In Deutschland dominiert der Midtech-Bereich: starker Maschinenbau, Hochtechnologie mit zu wenig Kapital und Talenten
In Deutschland fließen allerdings nur 36 Prozent in Hochtechnologie wie Software, IT, Halbleiter, Biotech und Pharma. Im Gegensatz dazu tätigen die Unternehmen rund 57 Prozent ihrer Investitionen in mittleren Technologiebereichen wie Automotive, Maschinenbau oder Chemie. Allerdings ist zu beachten, dass die Trennlinie zwischen Mittel- und Hochtechnologien oft fließend bleibt – die beiden Bereiche vermischen sich zunehmend. Teile des Maschinenbaus arbeiten bereits mit einer tiefen Softwarekomponente und eingebetteten Systemen – und auch die Automobilindustrie ist in diesem Bereich aktiv.
Nach Ansicht der Reichsökonomen bremsen insbesondere Umverteilungs- und Regulierungsprobleme Innovationen im europäischen Hightech-Bereich. Dies bedeutet, dass es in Europa nicht zu einer notwendigen Umverteilung von Arbeit und Kapital in High-Tech-Bereiche kommt. Deshalb fordern sie eine dezentrale, wettbewerbsorientierte Entdeckung inklusive umfassendem Strukturwandel statt einer hohen Regulierung.
Einhornquote als Beweis: Kapital und Talente schneller in Hightech-Bereiche und neue Märkte lenken
Das zeigt sich auch bei Unicorns: Dabei handelt es sich um Privatunternehmen mit einer Bewertung von über einer Milliarde US-Dollar vor ihrem Börsengang. Laut der CB Insights Global Unicorn Club-Liste gibt es in Deutschland derzeit nur 32 und in der gesamten EU mindestens 110. Doch im Vergleich zu den USA (712) und China (157) deutet diese Zahl laut Grimm und Co. auf eine deutlich schwächere Gründungsdynamik hin. Der Bericht schlägt schnellere Genehmigungen und niedrigere Fixkosten vor, um die Experimentiergeschwindigkeit zu erhöhen. Dieser Aspekt ist zentral für sogenannte Sprunginnovationen, die im Hightech-Bereich in den USA seit mehreren Jahrzehnten florieren.
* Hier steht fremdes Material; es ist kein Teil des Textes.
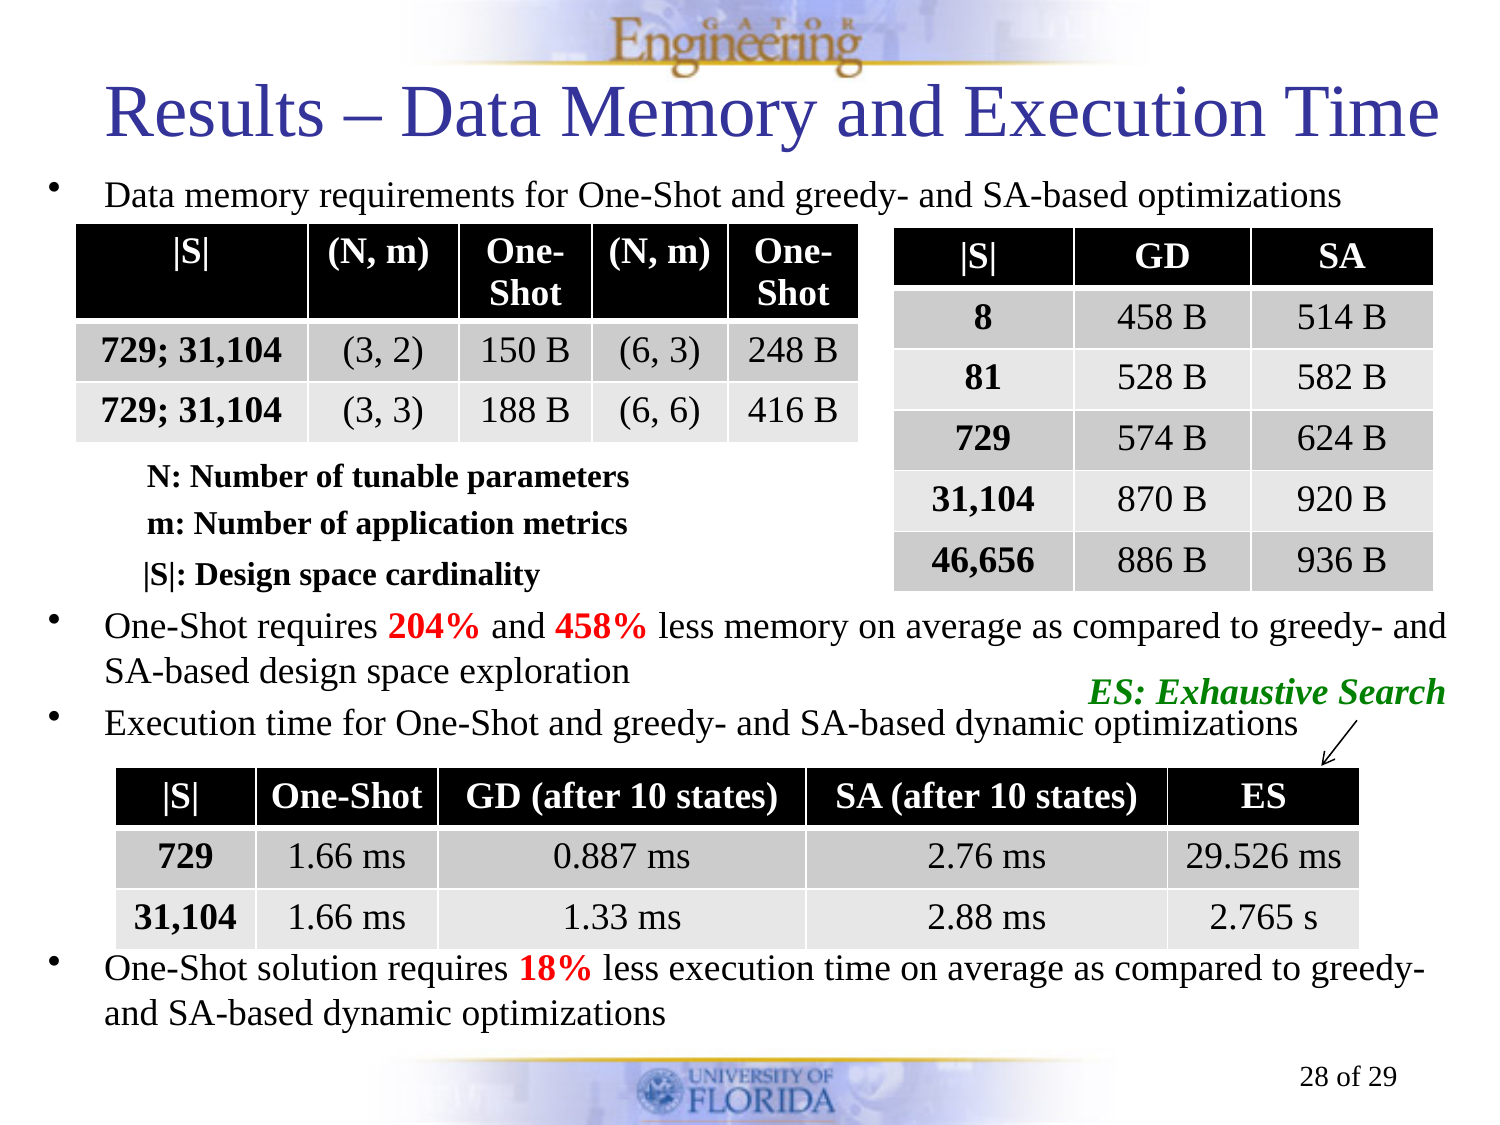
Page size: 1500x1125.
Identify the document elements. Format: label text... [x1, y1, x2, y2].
Die Autoren weisen zudem auf die Bedeutung der Europäischen Kapitalmarktunion hin. Ohne tiefere Kapitalmärkte fehlt jungen Technologieunternehmen die Wachstumsfinanzierung. Die Folge ist eine Lücke in späten Finanzierungsphasen. Projekte wandern ab oder bleiben zu klein – oder werden in den Schlüsselindustrien einfach nicht gestartet.